==== RECORDS SHOWN

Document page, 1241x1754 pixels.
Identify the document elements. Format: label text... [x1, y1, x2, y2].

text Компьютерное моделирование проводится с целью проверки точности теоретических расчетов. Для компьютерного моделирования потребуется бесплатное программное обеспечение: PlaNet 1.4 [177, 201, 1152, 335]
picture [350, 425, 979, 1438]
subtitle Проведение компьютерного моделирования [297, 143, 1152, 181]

========

**ABOUT THIS TASK**
The full set of records is to be written out once more, word for word.

**ANSWER TO THIS TASK**
Document page, 1241x1754 pixels.
Identify the document elements. Format: label text... [x1, y1, x2, y2].

text Компьютерное моделирование проводится с целью проверки точности теоретических расчетов. Для компьютерного моделирования потребуется бесплатное программное обеспечение: PlaNet 1.4 [177, 201, 1152, 335]
picture [350, 425, 979, 1438]
subtitle Проведение компьютерного моделирования [297, 143, 1152, 181]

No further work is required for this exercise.